Jimi Hendrix At 23 Brook Street
Jimi Hendrix and his girlfriend, Kathy Etchingham, moved into a top floor flat of an 18th century house in London’s Mayfair neighbourhood in 1968. The flat was next door to the former home of the German-born composer, George Frideric Handel, who lived at 25 Brook Street for 26 years and wrote many of his greatest works there. Hendrix, who was delighted to find out that Handel had once lived next door, told sources that he had seen the composer’s ghost step through the wall, “an old guy in a night shirt and grey pigtail” said Hendrix. He became fascinated by the fact that Handel had lived so close and went on to buy many records of the composer's works, the most notable of which is a copy of the Messiah performed by the English Chamber Orchestra. One of them is regarded as the greatest rock musician of all time and the other is one of the leading composers of the Baroque era. While their eminent careers were separated by two centuries and immensely different musical genres, Jimi Hendrix and George Frideric Handel were in some way, neighbours.

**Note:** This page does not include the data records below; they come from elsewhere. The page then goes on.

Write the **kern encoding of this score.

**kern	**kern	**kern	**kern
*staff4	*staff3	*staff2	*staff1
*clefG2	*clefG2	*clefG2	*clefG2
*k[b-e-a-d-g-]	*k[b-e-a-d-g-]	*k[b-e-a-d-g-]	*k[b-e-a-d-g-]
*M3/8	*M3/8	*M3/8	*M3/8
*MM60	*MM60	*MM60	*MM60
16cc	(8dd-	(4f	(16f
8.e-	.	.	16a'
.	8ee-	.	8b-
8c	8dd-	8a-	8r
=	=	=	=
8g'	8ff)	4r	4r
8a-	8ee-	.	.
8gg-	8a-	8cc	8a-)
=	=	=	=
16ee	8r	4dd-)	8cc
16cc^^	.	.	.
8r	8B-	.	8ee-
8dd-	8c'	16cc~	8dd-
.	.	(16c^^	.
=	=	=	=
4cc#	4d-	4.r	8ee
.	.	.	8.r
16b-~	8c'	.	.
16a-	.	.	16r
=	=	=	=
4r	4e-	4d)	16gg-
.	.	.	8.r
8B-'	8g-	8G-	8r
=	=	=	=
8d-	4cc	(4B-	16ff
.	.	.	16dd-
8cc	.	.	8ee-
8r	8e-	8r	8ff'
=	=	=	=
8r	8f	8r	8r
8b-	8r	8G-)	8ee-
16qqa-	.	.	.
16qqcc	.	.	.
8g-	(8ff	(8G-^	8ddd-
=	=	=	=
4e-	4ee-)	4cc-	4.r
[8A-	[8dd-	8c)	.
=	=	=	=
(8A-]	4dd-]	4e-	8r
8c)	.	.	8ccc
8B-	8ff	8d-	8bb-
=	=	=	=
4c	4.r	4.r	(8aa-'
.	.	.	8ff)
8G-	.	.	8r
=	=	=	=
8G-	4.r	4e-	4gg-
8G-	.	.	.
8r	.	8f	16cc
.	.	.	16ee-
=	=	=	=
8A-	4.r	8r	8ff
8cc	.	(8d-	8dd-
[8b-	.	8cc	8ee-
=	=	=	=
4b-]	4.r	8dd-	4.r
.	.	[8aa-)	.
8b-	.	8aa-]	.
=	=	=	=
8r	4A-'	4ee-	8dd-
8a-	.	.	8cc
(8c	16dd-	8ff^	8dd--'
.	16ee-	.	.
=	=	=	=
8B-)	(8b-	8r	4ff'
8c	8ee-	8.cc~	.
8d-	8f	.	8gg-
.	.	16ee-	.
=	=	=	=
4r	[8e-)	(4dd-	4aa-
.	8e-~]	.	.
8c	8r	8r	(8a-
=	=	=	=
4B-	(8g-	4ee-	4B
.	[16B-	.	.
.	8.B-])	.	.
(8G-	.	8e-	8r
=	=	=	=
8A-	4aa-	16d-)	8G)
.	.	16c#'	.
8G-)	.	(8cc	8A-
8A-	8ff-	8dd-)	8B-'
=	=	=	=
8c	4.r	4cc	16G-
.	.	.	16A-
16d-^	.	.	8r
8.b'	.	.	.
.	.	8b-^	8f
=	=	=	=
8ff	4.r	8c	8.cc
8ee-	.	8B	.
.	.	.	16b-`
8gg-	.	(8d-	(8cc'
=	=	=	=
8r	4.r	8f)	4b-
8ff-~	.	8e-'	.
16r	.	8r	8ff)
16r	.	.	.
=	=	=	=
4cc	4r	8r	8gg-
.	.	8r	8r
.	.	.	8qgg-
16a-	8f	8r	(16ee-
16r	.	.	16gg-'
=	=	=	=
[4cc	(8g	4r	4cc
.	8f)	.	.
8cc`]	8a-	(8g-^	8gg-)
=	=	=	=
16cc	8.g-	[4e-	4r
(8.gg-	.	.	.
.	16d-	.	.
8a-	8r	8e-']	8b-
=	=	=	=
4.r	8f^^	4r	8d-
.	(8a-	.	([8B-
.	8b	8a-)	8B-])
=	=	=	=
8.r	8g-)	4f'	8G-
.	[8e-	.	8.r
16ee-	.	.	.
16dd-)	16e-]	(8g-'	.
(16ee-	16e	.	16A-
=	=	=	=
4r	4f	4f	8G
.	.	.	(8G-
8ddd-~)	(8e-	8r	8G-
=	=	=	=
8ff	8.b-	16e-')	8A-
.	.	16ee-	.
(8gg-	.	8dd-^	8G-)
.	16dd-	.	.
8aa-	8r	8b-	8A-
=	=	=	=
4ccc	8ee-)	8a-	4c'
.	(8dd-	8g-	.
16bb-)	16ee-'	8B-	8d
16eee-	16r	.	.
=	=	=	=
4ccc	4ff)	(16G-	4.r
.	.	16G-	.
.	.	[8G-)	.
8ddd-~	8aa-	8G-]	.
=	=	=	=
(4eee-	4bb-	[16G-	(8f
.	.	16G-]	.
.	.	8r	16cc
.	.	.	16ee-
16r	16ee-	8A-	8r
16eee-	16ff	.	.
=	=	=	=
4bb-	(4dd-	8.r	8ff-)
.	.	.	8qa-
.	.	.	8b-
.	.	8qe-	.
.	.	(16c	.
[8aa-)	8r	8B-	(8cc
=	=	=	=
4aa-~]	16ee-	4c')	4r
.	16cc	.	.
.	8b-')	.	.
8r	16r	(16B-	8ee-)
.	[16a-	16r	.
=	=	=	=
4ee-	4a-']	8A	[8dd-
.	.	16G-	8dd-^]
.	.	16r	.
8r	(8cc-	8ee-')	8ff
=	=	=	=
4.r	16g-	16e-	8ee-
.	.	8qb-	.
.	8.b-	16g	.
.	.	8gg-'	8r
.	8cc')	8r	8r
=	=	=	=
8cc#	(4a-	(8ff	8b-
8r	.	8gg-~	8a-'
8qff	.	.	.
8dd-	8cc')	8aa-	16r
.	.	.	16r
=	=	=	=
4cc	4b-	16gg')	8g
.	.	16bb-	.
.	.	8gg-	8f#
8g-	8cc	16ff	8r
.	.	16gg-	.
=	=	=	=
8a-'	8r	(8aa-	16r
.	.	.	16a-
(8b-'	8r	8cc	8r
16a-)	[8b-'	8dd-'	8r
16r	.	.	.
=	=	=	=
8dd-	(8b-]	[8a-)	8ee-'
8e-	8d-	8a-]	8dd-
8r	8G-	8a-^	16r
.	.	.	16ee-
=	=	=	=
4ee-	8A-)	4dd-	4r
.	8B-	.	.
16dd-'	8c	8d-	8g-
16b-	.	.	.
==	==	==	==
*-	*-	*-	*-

The 23 Brook Street home was the stepping-stone to some of Hendrix’s greatest works and fuelled countless hours of writing music and jam sessions with other musicians. It was the summer after the purchase of this flat that he released his Electric Lady LP. Hendrix referred to the flat, which he rented for £30 a week, as “the first real home of my own”. His girlfriend at the time Kathy Etchingham, found the apartment in a newspaper advertisement boasting that the flat came with a fully fitted kitchen and a modish pink bathroom suite. Together they decorated it with curtains and carpets from John Lewis, Liberty and Stalwart of the middle classes. Etchingham recently expressed to sources that Hendrix took a keen interest in the interiors; occasionally shoppers would recognize him in the fabric department of John Lewis. Though the musician was at the forefront of 1960s alternative culture, his selections of store bought interiors were one of the few reflections of conformity in Jimi Hendrix life. The bed may have been draped in hippy-style fabrics under a canopy made from an embroidered silk shawl, but it was meticulously made with hospital corners and the pillows and cushions squared up. Something Jimi had taken away from his time in the army.
Hendrix had two telephones – one old-school black Bakelite, one modishly angular – on the floor and the scallop shell ashtray on the bedside table. A Bang & Olufsen turntable in the living room and his own record collection including records by Acker Bilk, the Beatles, the Band, Ravi Shankar and Bob Dylan – whose track, Like a Rolling Stone, Hendrix said “made me feel that I wasn’t the only one who’d ever felt so low”. As well as a copy of Dylan’s Highway 61 Revisited stained with Hendrix’s blood from cutting his hand on a broken wine glass.
The kitchen was rarely used, with room service supplied by Mr Love’s, the restaurant downstairs, whose waiters often carried his ‘regular’ order of steak and chips, a bottle of Mateus rosé and 20 cigarettes, up the narrow stairs. Nights were loud and went late in the flat. It was the constant druggy music scene that eventually broke up Hendrix and Etchingham’s relationship; apparently she was expecting a more domestic life-style with the rockstar musician.
Jimi Hendrix died in London in September 1970, at the age of 27, of a drug overdose. Though he spent most of his last years touring and only lived there in-between his trips abroad, he would always return to this monumental home. The Brook Street flat is in fact, his only surviving home.
Jimi’s home has recently been restored to the state that Jimi had left it in by the Handel House Trust, and put on exhibition at Handel House Museum, 23 & 25 Brook Street, London. Kathy Etchingham (70) was advised during the restoration and the final voice of the result of the exhibition.